Provided text:

The Faculty of Architecture and the Built Environment at TU Delft (; abbr. BK ) is the largest faculty of TU Delft with around 2,900 students. It is also one of the top faculties in the world: it was ranked 2nd in the world's top universities for architecture & built environment in the QS World University Rankings by Subject 2020, following the Massachusetts Institute of Technology (MIT), and 3rd in 2015, 2017 and 2018 an 2019.

History
On January 8, 1842, King Willem II founded the 'Royal Academy for the education of civilian engineers, for serving both nation and industry, and of apprentices for trade'. On June 20, 1864, a Royal Decree was issued, ordering that the Royal Academy in Delft be disbanded in order to make way for a new 'Polytechnic School'. The School went on to educate architects, and engineers in the fields of civil works, shipbuilding, mechanical engineering and mining. STYLOS, the Student Association for architectural students in the faculty, was established in 1894 and is one of the biggest in the Netherlands.

Building
In 2008, the faculty of Architecture almost completely burned down in a fire. The current building is TU Delft's former main building.

Chair Collection
The Faculty is home to a famous chair collection. It was originally housed in the old building and it narrowly escaped destruction in the fire in which that building burned down. Having so narrowly escaped the fire, the value of the collection became much more apparent. The free-to-enter museum showcasing a large collection of chairs throughout history, is currently housed as a permanent exhibit in the new faculty building.

INDESEM 
INDESEM (International Design Seminar) is a student-led workshop that has been organised more than 20 times at the Faculty in Delft. The first edition happened in 1964, when Dutch architect Aldo van Eyck was appointed professor. After another edition in 1967, the seminar wasn't held until Herman Hertzberger re-initiated it in 1985. Ever since, it was organised biennially or annually. 

The most recent edition was held in 2021 and was called DATASCAPE and invited students to think about the role of data in architecture.

BkBeats
 started in 1972 when it was called 'Bouwkundefeest' and was hosted at the faculty then also, however back then it was the old faculty which burned down in 2008. Since then it is hosted in the new faculty building. It is the largest student festival hosted in an educational faculty in the Netherlands. It is hosted biennially, and organised by STYLOS, one of the faculties student organisations. The festival is so popular that it has been sold out many consecutive editions to date. As of the 2018 edition of the event, regular tickets costed 16 euro. For the festival the faculty is rebuilt from the inside and the festival takes place inside the faculty building.

Courses
The Faculty offers the following degrees:

 Bachelor of Science in Architecture 
 Master of Science in Architecture, Urbanism and Building Sciences
 Master of Science in Geomatics for the Built Environment
 Master in Architecture with specialisations in: Architectural Design Crossovers, Architectural Engineering, Architecture and Dwelling, Architecture and Public Building, Borders and Territories, Complex Projects, Heritage and Architecture, Interiors Buildigs Cities, Methods of Analysis and Imagination, Urban Architecture, City of the Future, Explore Lab, Veldacademie
 Master in Urbanism with specialisations in Planning complex cities, Transitional territories, Design of urban fabrics, Urban metabolism & climate and Urban ecology & Eco-cities.

Work instruction A:
According to the text on TU Delft's architecture faculty, in what year was the student association STYLOS established?

Extracted data:
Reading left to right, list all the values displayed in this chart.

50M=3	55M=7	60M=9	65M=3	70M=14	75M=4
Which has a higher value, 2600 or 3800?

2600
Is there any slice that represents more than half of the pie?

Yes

---

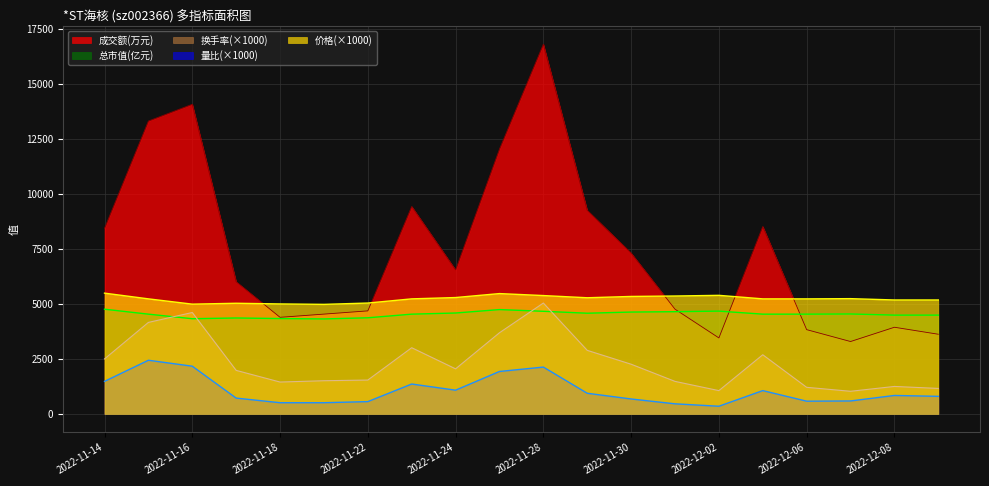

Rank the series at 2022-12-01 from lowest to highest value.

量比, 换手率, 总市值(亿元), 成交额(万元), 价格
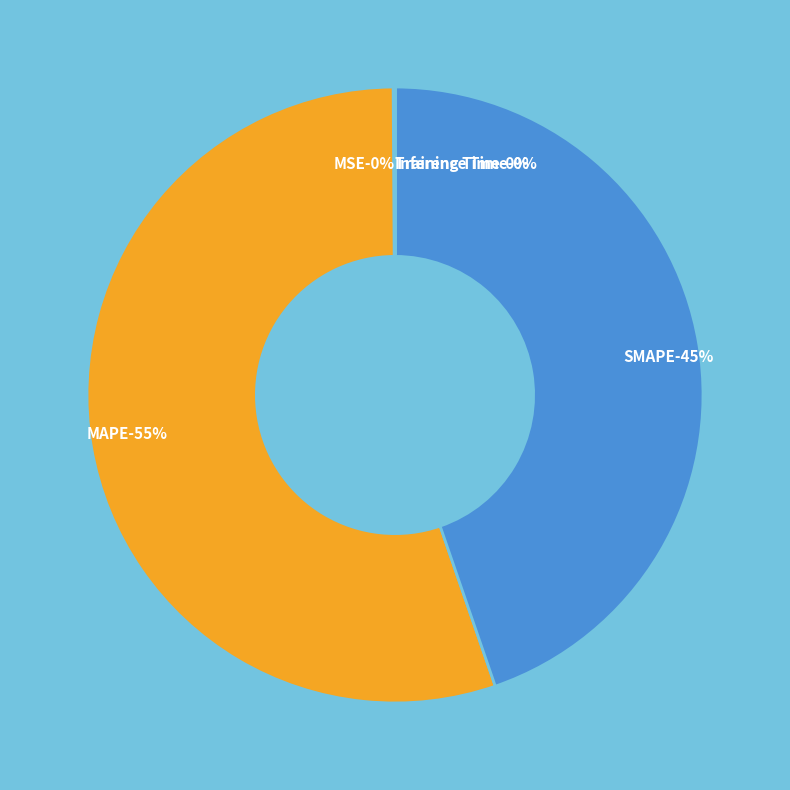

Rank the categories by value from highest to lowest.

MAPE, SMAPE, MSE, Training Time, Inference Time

Work instruction B:
Put the part of the records that opens with the line containing "Rank the series" and closes with the line containing "MAPE, SMAPE, MSE, Training" into a numbered list. Skip blank lines, and leave the pictures out.

Task answer A:
1894

Task answer B:
1. Rank the series at 2022-12-01 from lowest to highest value.
2. 量比, 换手率, 总市值(亿元), 成交额(万元), 价格
3. Rank the categories by value from highest to lowest.
4. MAPE, SMAPE, MSE, Training Time, Inference Time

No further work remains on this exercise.